───── PASSAGE PROVIDED

Canadian writer and critic James Grainger is the author of the story collection The Long Slide and the novel Harmless. He writes a regular column on horror fiction for the books section of the Toronto Star. In today’s guest post, Grainger examines the subgenre of Folk Horror and posits why such a tradition has not appeared in Canada.
Notes on the Possibility of Canadian Folk Horror
Folk Horror, for those who have not explored the fecund subgenre, achieves its effects by mining our ambiguous relationship with the natural landscape and those peoples who have maintained a vital connection to the land. In a Folk Horror movie or text, the forces of modernity and rationalism are often confronted by an atavistic, seemingly barbaric reminder of our collective pre-modern past. That reminder could be an agrarian cult, a pagan festival, or even a nature deity, while the confrontation is marked by violence, terror, and awe as the ancient gods and their servants reassert, if only temporarily, their claim to the landscape.
The ur-text of Folk Horror aficionados is and ever shall be Robin Hardy’s 1973 film The Wicker Man. Hardy and screenwriter Anthony Schaffer embody the forces of modernity in a devout Christian police officer who is lured to Summerisle, a remote Scottish island where human sacrifice and other more erotic fertility rituals are openly practised. That film, and others like it, along with its twin subgenre of folk horror fiction, mine an array of seemingly twee local traditions to reveal the enduring and uncanny power of pre-Judeo-Christian mythos.

──────────
───── RECORDED INFORMATION

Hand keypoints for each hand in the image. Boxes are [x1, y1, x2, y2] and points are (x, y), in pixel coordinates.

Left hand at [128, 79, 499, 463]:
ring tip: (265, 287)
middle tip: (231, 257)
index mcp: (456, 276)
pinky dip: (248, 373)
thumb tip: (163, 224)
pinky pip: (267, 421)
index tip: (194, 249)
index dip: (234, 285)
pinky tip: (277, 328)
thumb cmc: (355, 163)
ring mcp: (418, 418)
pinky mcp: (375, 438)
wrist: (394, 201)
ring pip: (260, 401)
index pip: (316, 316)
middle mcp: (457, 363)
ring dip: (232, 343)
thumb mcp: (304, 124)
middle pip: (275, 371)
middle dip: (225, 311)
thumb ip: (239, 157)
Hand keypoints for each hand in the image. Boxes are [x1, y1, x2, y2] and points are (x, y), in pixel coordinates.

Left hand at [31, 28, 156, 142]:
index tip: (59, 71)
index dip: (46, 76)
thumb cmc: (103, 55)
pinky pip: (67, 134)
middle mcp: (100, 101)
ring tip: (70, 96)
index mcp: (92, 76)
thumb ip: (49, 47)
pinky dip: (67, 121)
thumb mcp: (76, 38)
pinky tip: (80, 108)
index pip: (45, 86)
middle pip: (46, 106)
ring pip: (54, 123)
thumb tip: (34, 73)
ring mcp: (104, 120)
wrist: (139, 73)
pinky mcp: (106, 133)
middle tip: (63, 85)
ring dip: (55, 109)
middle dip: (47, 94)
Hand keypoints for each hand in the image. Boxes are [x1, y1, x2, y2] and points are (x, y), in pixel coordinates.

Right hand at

──────────
───── RECORDED INFORMATION

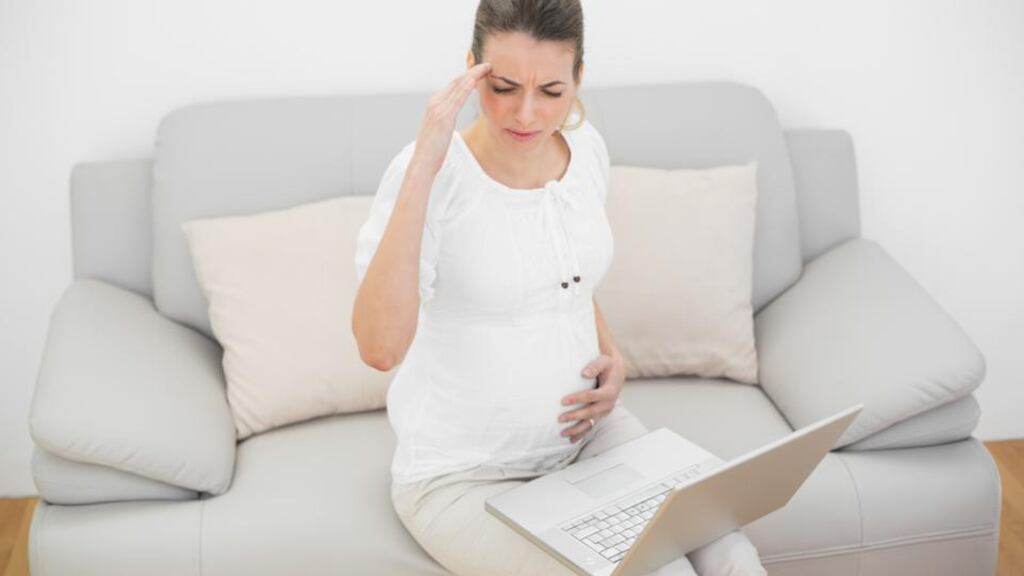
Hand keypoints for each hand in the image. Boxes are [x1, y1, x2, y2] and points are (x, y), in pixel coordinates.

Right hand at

──────────

# SET OF TASKS
A) Answer these questions from the folk horror essay:
(i) In which newspaper does the writer's regular horror fiction column appear?
(ii) Which three things does the essay give as possible forms of the reminder of our pre-modern past?
(iii) Where is Summerisle located?
B) Carry on the folk horror essay from its final sentence.
The records don't matter here.

# ANSWERS BY TASK
A)
(i) The Toronto Star, in its books section.
(ii) An agrarian cult, a pagan festival, or a nature deity.
(iii) It is a remote Scottish island.

B)
In the best Folk Horror, the landscape is presented as both threatening and enchanted by animistic forces and deities that defy Judeo-Christian and rationalist assumptions. The land, with its haunting atmospheres and sights, reminds us of our supressed animal natures and the dreary pleasures and fragile protections of the industrialized, digitized present.
But as Andy Paciorek writes in his essay, “From the Forests, Fields, Furrows and Further: An Introduction,” to attempt to fully define Folk Horror is to miss the point. “One may as well attempt to build a box the exact shape of mist,” he writes, “for like the mist, Folk Horror is atmospheric and sinuous.”
Which begs the question: what would that “box the exact shape of mist” look like for a Canadian author?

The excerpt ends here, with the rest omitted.